Zack knew nothing of this, and by the look on Tracy’s face she didn’t either. “Did someone break in then, is that what you’re saying?”

“No evidence of that, so if she opened the door it was obviously to someone she knew,” said Brian pointedly. “And Jason Heart… would you care to fill us in?”

“He wanted me to defend him on a criminal matter,” said Zack, knowing full well Brian’s ears would prick up at this.

“Oh yes? What kind of criminal matter?”

“A drugs charge,” said Zack, a little sheepishly.

“A drugs charge, eh?” said Brian, with a forced chuckle, “
well, you should know about all that
.”

Zack counted to ten, allowing Brian his few moments of amusement at his expense.

“So what was he doing on the stairs… any ideas?”

“None at all,” said Zack.

“Does Miss French know Jason Heart? Had they met before?”

“Yes, briefly.”

“So if he had come knocking, she might well have let him in?”

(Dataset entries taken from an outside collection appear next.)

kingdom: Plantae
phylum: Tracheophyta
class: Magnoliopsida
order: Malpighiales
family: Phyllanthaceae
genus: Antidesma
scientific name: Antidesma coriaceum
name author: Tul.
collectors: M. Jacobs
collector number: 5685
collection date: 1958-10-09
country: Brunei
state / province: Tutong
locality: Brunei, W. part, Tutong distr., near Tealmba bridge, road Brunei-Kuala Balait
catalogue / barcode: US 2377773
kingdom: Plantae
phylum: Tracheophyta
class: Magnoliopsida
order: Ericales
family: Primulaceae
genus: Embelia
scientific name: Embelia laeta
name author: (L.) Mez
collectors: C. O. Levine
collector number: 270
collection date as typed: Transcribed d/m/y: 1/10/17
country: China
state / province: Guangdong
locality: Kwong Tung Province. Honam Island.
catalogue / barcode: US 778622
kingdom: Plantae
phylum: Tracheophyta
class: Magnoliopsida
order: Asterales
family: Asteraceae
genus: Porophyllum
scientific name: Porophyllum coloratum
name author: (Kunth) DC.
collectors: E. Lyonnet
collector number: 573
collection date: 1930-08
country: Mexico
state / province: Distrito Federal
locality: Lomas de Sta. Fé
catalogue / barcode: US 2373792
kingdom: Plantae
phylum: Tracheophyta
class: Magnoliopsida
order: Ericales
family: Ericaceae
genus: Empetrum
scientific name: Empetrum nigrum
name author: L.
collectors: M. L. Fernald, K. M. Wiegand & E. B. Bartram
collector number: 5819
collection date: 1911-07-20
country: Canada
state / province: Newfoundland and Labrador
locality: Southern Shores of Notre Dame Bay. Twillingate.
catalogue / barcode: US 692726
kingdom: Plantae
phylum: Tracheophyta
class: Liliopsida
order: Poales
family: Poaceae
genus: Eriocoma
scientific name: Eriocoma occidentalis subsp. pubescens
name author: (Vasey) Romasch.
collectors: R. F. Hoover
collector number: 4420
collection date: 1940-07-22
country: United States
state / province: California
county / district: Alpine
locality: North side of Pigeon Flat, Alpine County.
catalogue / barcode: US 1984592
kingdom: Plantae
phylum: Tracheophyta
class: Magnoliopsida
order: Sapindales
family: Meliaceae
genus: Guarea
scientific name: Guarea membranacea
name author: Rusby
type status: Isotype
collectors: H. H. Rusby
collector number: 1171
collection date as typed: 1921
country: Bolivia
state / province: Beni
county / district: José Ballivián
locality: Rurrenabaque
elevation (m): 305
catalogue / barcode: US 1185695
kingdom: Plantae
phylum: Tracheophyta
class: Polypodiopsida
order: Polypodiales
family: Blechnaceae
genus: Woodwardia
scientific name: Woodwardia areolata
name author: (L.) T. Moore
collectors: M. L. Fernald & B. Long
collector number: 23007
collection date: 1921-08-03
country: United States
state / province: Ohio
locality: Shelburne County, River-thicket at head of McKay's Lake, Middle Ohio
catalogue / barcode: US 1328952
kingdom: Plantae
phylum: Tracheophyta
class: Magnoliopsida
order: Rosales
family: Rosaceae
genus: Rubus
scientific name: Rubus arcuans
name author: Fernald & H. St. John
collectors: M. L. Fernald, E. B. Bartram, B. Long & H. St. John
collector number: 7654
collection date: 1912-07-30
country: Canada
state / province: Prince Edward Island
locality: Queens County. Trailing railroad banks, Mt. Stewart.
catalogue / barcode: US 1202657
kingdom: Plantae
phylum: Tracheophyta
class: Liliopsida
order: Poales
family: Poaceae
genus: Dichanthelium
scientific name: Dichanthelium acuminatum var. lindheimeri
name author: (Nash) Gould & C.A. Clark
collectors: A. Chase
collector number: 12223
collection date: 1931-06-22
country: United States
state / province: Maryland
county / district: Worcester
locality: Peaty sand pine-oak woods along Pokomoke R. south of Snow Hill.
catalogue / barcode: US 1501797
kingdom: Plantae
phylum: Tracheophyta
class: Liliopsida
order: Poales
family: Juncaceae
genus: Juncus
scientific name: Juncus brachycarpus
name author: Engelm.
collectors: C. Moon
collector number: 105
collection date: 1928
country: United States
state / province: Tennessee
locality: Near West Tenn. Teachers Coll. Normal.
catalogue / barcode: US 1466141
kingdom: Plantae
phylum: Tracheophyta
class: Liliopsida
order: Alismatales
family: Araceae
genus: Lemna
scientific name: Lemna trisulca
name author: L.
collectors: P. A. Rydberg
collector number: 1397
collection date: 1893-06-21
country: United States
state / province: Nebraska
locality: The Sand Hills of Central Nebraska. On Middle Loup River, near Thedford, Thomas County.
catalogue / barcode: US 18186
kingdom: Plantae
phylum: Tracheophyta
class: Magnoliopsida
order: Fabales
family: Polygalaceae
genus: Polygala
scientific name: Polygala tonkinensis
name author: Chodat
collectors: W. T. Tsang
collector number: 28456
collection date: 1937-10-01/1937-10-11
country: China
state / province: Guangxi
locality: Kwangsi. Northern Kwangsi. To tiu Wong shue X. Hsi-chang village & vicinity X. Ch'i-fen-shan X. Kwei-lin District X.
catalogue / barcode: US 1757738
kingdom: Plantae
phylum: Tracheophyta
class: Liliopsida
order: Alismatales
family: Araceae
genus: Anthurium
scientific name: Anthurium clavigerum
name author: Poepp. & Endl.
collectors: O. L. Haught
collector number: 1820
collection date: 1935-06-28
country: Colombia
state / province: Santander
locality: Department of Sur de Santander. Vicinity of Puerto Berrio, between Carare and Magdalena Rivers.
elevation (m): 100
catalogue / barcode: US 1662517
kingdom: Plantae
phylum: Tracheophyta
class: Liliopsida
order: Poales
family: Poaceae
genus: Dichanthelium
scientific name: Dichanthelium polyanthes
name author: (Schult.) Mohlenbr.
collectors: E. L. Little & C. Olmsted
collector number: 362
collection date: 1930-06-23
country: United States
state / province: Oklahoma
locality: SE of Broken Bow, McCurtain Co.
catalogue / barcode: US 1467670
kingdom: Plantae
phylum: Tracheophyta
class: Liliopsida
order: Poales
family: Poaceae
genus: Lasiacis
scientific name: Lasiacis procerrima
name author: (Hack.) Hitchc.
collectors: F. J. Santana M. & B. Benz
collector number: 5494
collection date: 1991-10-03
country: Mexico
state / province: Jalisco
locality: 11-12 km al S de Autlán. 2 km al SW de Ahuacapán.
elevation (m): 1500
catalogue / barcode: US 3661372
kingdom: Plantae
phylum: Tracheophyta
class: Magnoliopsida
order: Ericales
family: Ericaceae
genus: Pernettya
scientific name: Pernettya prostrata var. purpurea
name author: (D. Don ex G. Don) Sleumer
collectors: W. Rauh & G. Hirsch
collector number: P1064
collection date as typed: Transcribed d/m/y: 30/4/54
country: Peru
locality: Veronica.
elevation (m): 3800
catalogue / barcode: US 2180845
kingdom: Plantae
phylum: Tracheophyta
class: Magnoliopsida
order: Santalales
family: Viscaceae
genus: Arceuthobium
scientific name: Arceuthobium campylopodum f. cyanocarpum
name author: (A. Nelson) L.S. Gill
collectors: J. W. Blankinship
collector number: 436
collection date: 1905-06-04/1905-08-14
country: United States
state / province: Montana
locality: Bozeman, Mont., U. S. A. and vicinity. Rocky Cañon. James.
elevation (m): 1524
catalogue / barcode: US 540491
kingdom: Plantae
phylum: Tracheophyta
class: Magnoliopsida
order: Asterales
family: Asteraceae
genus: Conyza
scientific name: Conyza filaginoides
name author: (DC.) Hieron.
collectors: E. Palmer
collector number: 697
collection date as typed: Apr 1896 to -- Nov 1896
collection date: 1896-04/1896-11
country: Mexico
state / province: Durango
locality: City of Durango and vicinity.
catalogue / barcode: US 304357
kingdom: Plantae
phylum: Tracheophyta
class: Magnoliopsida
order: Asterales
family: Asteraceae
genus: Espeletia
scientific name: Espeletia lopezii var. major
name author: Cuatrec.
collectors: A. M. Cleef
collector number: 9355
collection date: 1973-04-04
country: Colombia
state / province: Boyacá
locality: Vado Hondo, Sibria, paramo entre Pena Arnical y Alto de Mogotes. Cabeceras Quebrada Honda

“Unlikely,” said Zack, thinking back to their encounter in Holloway.

“Is he a frequent visitor?”

“No, I’m not sure how he found out where I lived. I certainly didn’t give him the information.”

“Bit of a coincidence then all things considered.”

“Yes,” said Zack, looking defeated, “I agree, it is.”

An hour later, Zack and Tracy were in their usual greasy spoon, Zack checking his mobile every few moments, gulping down the first food he had seen in a while.

“Just by chance Jason is hanging about on the stairs…” said Zack, his mouth full, “weird or what?”

“Oh God, back to Jason are we?” said Tracy, sounding exhausted suddenly.

“I should have been there,” said Zack, giving up on the food and pushing his plate away.

“But you weren’t there,” said Tracy, “so stop beating yourself up about it.”

“You don’t really think Brian Smith thinks I put him up to it, do you?”


No!
” she barked, “well… I think he’s maybe trying to make a connection with Susan’s allegation but he won’t get very far, and he knows that, he’s just a bad loser that’s all.”

For the first time since they’d met, Zack got the distinct impression that Tracy was sick of him. If his lawyer, who was getting handsomely paid for her time and expertise was beginning to wish he had instructed someone else, things were worse than he thought. A few minutes later Zack stood up saying he needed to get back. Tracy got up too, and as though she regretted her quick temper, she patted him on the back and wished him well.

At the hospital as Zack turned into the corridor leading up to Critical Care he was thrown to see Jason there, on patrol. He looked even smaller today, like some funny little scarecrow guarding a field. Jason’s eyes locked onto Zack’s at his approach, exuding a combination of self-consciousness, insecurity, terror and an eagerness to please.

“Is she better?”

“Not yet…”

“It wasn’t me that pushed her. Is that what you think? Well it wasn’t me. I didn’t push her, I didn’t push anyone. I just found her there on the stairs, then I talked to the cops, gave them your number so they could call.”

“Yes, thanks Jason, you did the right thing.”

“I could have gone home, or to the pub, or to the pool hall or anywhere really,” said Jason, reasonably, “but I thought I should stay and help, so I did, because she’s your girlfriend, and I knew you would want me to because of us being such good friends.”

“I appreciate it,” said Zack with a distant smile. Jason looked at him as though waiting for something else. “So, I’ll catch up with you later,” said Zack, turning towards the door.

“When?”

“I’ll call you.”

“Yes, but what time?”

“Jason, I can’t talk now, mate, I have to go and see Veronica.”

Jason handed Zack a plastic carrier bag that he had kept hidden behind his back. “I got her a present…”

“That’s very kind of you,” said Zack, pressing the buzzer, and hoping for a swift release from the conversation.